(Billet 82) – Des militaires à la pensée élémentaire

(Billet 82) – Des militaires à la pensée élémentaire

Ce qui est extraordinaire quand les militaires entrent en politique, c’est qu’ils n’y comprennent goutte, et ne se remettent jamais en doute. L’affaire est simple : il n’y a qu’à transformer toute une nation en caserne, décréter que les citoyens sont des bidasses et le tour est joué, le tout est floué… et sur les mécontents, on tire… il n’y a aucun risque, puisque généralement ce sont des civils désarmés !

Alors que dans le monde, les militaires entrent dans leurs états-majors et y restent, ou se défroquent pour faire de la politique s’ils ne peuvent vraiment pas résister à cette envie, chez les Arabes, les soldats décorés veulent en plus être adorés. Au canon de la baïonnette si besoin, mais adorés.

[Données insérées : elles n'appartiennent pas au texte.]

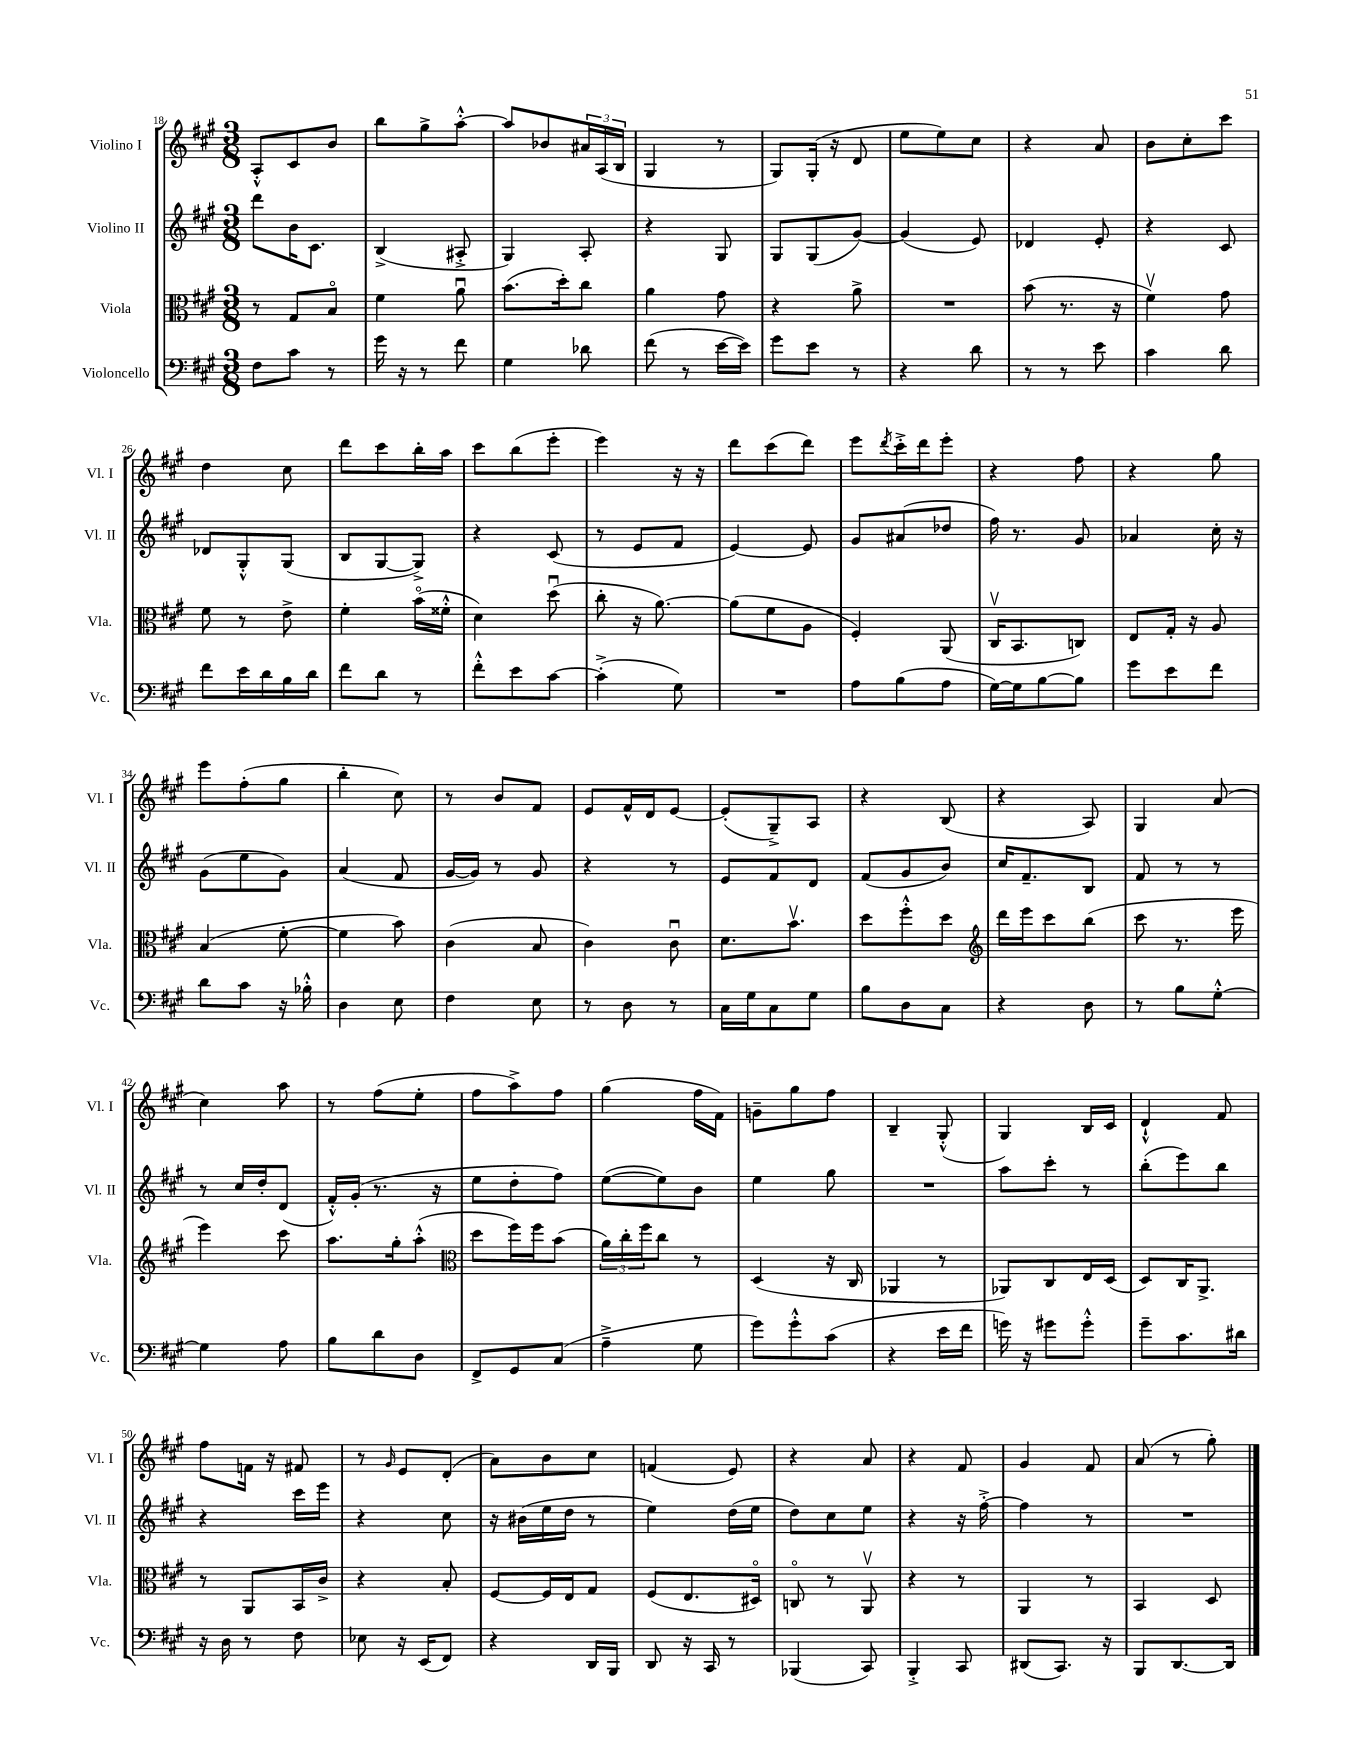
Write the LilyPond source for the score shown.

<<
\new StaffGroup <<
\new Staff = "s0" \with { instrumentName = "Violino I" shortInstrumentName = "Vl. I" } {
    \clef treble \key a \major \numericTimeSignature \time 3/8
    a8-.-^ cis'8 b'8 |
    b''8 gis''8-> a''8~-.-^ |
    a''8 bes'8 \tuplet 3/2 { ais'16 a16( b16 } |
    gis4 r8 |
    gis8) gis16-.( r16 d'8 |
    e''8 e''8) cis''8 |
    r4 a'8 |
    b'8 cis''8-. cis'''8 |
    d''4 cis''8 |
    d'''8 cis'''8 b''16-. a''16 |
    cis'''8 b''8( e'''8-. |
    e'''4) r16 r16 |
    d'''8 cis'''8( d'''8) |
    e'''8 \acciaccatura { d'''8 } cis'''16-.-> d'''16 e'''8-. |
    r4 fis''8 |
    r4 gis''8 |
    e'''8 fis''8-.( gis''8 |
    b''4-. cis''8) |
    r8 b'8 fis'8 |
    e'8 fis'16-^ d'16 e'8~ |
    e'8-.( gis8--->) a8 |
    r4 b8( |
    r4 a8) |
    gis4 a'8( |
    cis''4) a''8 |
    r8 fis''8( e''8-. |
    fis''8 a''8->) fis''8 |
    gis''4( fis''16 fis'16) |
    g'8-- gis''8 fis''8 |
    b4-- gis8-.-^( |
    gis4) b16 cis'16 |
    d'4-!-^ fis'8 |
    fis''8 f'16 r16 fis'8 |
    r8 \grace { gis'16 } e'8 d'8-.( |
    a'8) b'8 cis''8 |
    f'4( e'8) |
    r4 a'8 |
    r4 fis'8 |
    gis'4 fis'8 |
    a'8( r8 gis''8-.) \bar "|." |
}
\new Staff = "s1" \with { instrumentName = "Violino II" shortInstrumentName = "Vl. II" } {
    \clef treble \key a \major \numericTimeSignature \time 3/8
    d'''8 b'16 cis'8. |
    b4->( ais8-.-> |
    gis4) a8-. |
    r4 gis8 |
    gis8 gis8( gis'8~) |
    gis'4( e'8) |
    des'4 e'8-. |
    r4 cis'8 |
    des'8 gis8-.-^ gis8( |
    b8 gis8~ gis8->) |
    r4 cis'8( |
    r8 e'8 fis'8 |
    e'4~) e'8 |
    gis'8 ais'8( des''8 |
    fis''16) r8. gis'8 |
    aes'4 cis''16-. r16 |
    gis'8( e''8 gis'8) |
    a'4( fis'8 |
    gis'16~ gis'16) r8 gis'8 |
    r4 r8 |
    e'8 fis'8 d'8 |
    fis'8( gis'8 b'8) |
    cis''16 fis'8.-- b8 |
    fis'8 r8 r8 |
    r8 cis''16 d''16-. d'8( |
    fis'16-.-^) gis'16-.( r8. r16 |
    e''8 d''8-. fis''8) |
    e''8~( e''8) b'8 |
    e''4 gis''8 |
    R4. |
    a''8 cis'''8-. r8 |
    b''8-.( e'''8) b''8 |
    r4 cis'''16 e'''16 |
    r4 cis''8 |
    r16 bis'16( e''16 d''16 r8 |
    e''4) d''16( e''16 |
    d''8) cis''8 e''8 |
    r4 r16 fis''16~-.-> |
    fis''4 r8 |
    R4. \bar "|." |
}
\new Staff = "s2" \with { instrumentName = "Viola" shortInstrumentName = "Vla." } {
    \clef alto \key a \major \numericTimeSignature \time 3/8
    r8 gis8 b8\flageolet |
    fis'4 a'8\downbow |
    b'8.( d''16-.) cis''8 |
    a'4 gis'8 |
    r4 a'8-> |
    R4. |
    b'8( r8. r16 |
    fis'4\upbow) gis'8 |
    fis'8 r8 e'8-> |
    fis'4-. b'16\flageolet( fisis'16-.-^ |
    d'4) d''8\downbow( |
    cis''8-. r16 a'8.~) |
    a'8( fis'8 a8 |
    fis4-.) a,8( |
    cis16\upbow b,8. c8) |
    e8 gis16-. r16 a8 |
    b4( fis'8~-. |
    fis'4 b'8) |
    cis'4( b8 |
    cis'4) cis'8\downbow |
    d'8. b'8.\upbow |
    d''8 fis''8-.-^ d''8 |
    \clef treble d'''16 e'''16 cis'''8 b''8( |
    cis'''8 r8. e'''16 |
    e'''4) cis'''8 |
    a''8. gis''16-. a''8-.-^( |
    \clef alto d''8 fis''16) fis''16 b'8( |
    \tuplet 3/2 { a'16) cis''16-. fis''16 } cis''8 r8 |
    d4( r16 cis16 |
    aes,4 r8 |
    aes,8) cis8 e16 d16( |
    d8) cis16 a,8.-> |
    r8 a,8 b,16 cis'16-> |
    r4 b8-. |
    fis8~ fis16 e16 gis8 |
    fis8( e8. dis16\flageolet) |
    c8\flageolet r8 a,8\upbow |
    r4 r8 |
    a,4 r8 |
    b,4 d8 \bar "|." |
}
\new Staff = "s3" \with { instrumentName = "Violoncello" shortInstrumentName = "Vc." } {
    \clef bass \key a \major \numericTimeSignature \time 3/8
    fis8 cis'8 r8 |
    gis'16 r16 r8 fis'8 |
    gis4 des'8 |
    fis'8( r8 e'16~ e'16) |
    gis'8 e'8 r8 |
    r4 d'8 |
    r8 r8 e'8 |
    cis'4 d'8 |
    fis'8 e'16 d'16 b16 d'16 |
    fis'8 d'8 r8 |
    fis'8-.-^ e'8 cis'8~ |
    cis'4-.->( gis8) |
    R4. |
    a8 b8( a8 |
    gis16~) gis16 b8~ b8 |
    gis'8 e'8 fis'8 |
    d'8 cis'8 r16 bes16-.-^ |
    d4 e8 |
    fis4 e8 |
    r8 d8 r8 |
    cis16 gis16 cis8 gis8 |
    b8 d8 cis8 |
    r4 d8 |
    r8 b8 gis8~-.-^ |
    gis4 a8 |
    b8 d'8 d8 |
    fis,8-> gis,8 cis8( |
    a4---> gis8 |
    gis'8) gis'8-.-^ cis'8( |
    r4 e'16 fis'16 |
    g'16) r16 gis'8 gis'8-.-^ |
    gis'8-- cis'8. dis'16 |
    r16 d16 r8 fis8 |
    ees8 r16 e,16( fis,8) |
    r4 d,16 b,,16 |
    d,8 r16 cis,16 r8 |
    bes,,4( cis,8) |
    b,,4-.-> cis,8 |
    dis,8( cis,8.) r16 |
    b,,8 d,8.~ d,16 \bar "|." |
}
>>
>>
\layout { \context { \Score currentBarNumber = #18 } }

Et il n’y a que chez les Arabes que cela se passe encore comme ça… Le général Omar el-Béchir, jadis génocidaire, sera resté au pouvoir 30 longues et interminables années, et le général Ahmed Gaïd Salah aspire à au moins l’égaler, même s’il navigue aujourd’hui en pleine tempête, ce que sa silhouette peu martiale ne permet pas vraiment.

Toujours dans la région, puisque toujours chez les Arabes, les maréchaux. Dans la tradition militaire des pays civilisés, maréchal n’est pas un grade, mais une distinction qui honore un général victorieux. Las… Ni le maréchal Abdelfattah al-Sissi ni son voisin le maréchal Khalifa Haftar n’ont jamais réellement...

gagné quelque chose, en dehors de beaucoup d’argent et du mépris général des vrais soldats.

Comme la loi marocaine interdit de s’en prendre à des chefs d’Etat étrangers, nous ne dirons que le plus grand bien du maréchal al-Sissi, dont la popularité ne fait aucun doute : les Egyptiens viennent d’adopter « sa » constitution, qui le fera tenir jusqu’en 2030. 88,8% des gens ont hurlé leur oui franc et massif, mais on dit que 11,2% sont activement recherchés depuis hier en Egypte.

Quant au général algérien Gaïd Salah, il est l’exemple même du démocrade… et il comprend vite, quitte à changer de posture tous les mardis. Au début, il a copieusement engueulé le peuple, avant de se rétracter et de pousser le président stagnant vers la sortie, puis d’appeler à des élections, et ensuite de réveiller Dame Justice, aveugle au sens premier du terme. Plus chamarré et édulcoré que décoré, il se rêve en al-Sissi (tenir jusqu’en 2030, que du bonheur…) et espère toujours une guerre qui le fera héros, lui qui a acheté six sous-marins aujourd’hui engloutis dans une mer infestée par les (vrais) sous-marins russes, américains, chinois…

El-Bachir est aujourd’hui en prison, al-Sissi continue d’envoyer des gens en prison, Haftar a perdu la raison et Gaïd Kalakh croit avoir raison. Mais au final, ce sont les peuples qui auront raison de tous ces militaires à la pensée élémentaire.